I know senior developers that are very radical on some nonsense patterns they think are much better than others. If they see code that don't follow them, they say it's trash.

Even so, you can guide the LLM to write the code as you like.

And you are wrong, it's a lot on how people write the prompt.

> you are overestimating the skill of code review.

“You are overestimating the skill of [reading, comprehending, and critically assessing code of a non-guaranteed quality]” is an absurd statement if you properly expand out what “code review” means.

I don’t care if you code review the CSS file for the Bojangles online menu web page, but you better be code reviewing the firmware for my dad’s pacemaker.

This whole back and forth with LLM-generated code makes me think that the marginal utility of a lot of code the strong proponents write is <1¢. If I fuck up my code, it costs our partners $200/hr per false alert, which obliterates the profit margin of using our software in the first place.

By far most of the code LLMs write is for crappy crud apps and webapps not pacemakers and rockets

We can capture enough reliability on what LLMs produce there by guided integration tests and UX tests along with code review and using other LLMs to review along with other strategies to prvent semantic and code drift

Do you know how much crap wordpress ,drupal and Joomla sites I have seen?

Just that work can be automated away

But Ive also worked in high end and mission critical delivery and more formal verification etc - that’s just moving the goalposts on what AI can do- it will get there eventually

Last year you all here were arguing AI Couldn’t code - now everyone has moved the goalposts to formal high end and mission critical ops- yes when money matters we humans are still needed of course - no one denying that- its the utility of the sole human developer against the onslaught of machine aided coding

This profession is changing rapidly- people are stuck in denial

> that’s just moving the goalposts on what AI can do- it will get there eventually

This is the nutshell of your argument. I’m not convinced. Technologies often hit a ceiling of utility.

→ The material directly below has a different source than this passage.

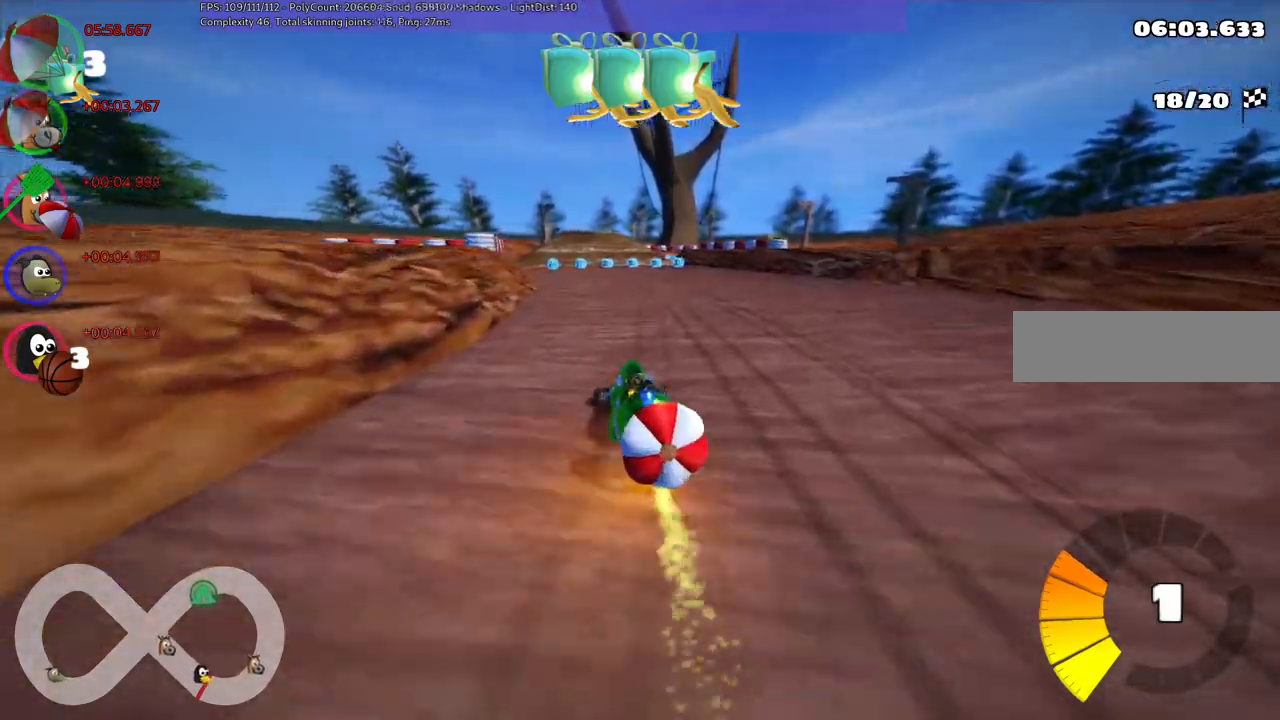
{"keys": ["m", "right", "up"], "events": []}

Imagine a “progress curve” for every technology, x-axis time and y-axis utility. Not every progress curve is limitlessly exponential, or even linear - in fact, very few are. I would venture to guess that most technological progress actually mimics population growth curves, where a ceiling is hit based on fundamental restrictions like resource availability, and then either stabilizes or crashes.

I don’t think LLMs are the AI endgame. They definitely have utility, but I think your argument boils down to a bold prediction of limitless progress of a specific technology (LLMs), even though that’s quite rare historically.

I agree that LLM architecture might hit a ceiling (although the trajectory is still upward at present) but I meant Deep Learning in general

I do think there is a great deal of VC baiting hype in statements by Dario and Altman about ai coding but at the same time the progress has indeed been positive

We've finally proven or unlocked the secret to learning in machines - the only question is how fast that progress curve is - yes it might get stuck for a few years but I think this is really an inflection point that we’ve reached with these technologies

> Developers who have experience reviewing code are more likely to find problems immediately and complain they aren't getting great results without a lot of hand holding

this makes me feel better about the amount of disdain I've been feeling about the output from these llms. sometimes it popsout exactly what I need but I can never count on it to not go offrails and require a lot of manual editing.

Exactly my experience. Sometimes it's brilliant, sometimes it produces crap, often it produces something that's a step in the right direction but requires extra work, and often it switches between these different results, producing great results at first until it gets stuck and desperately starts spewing out increasingly weird garbage.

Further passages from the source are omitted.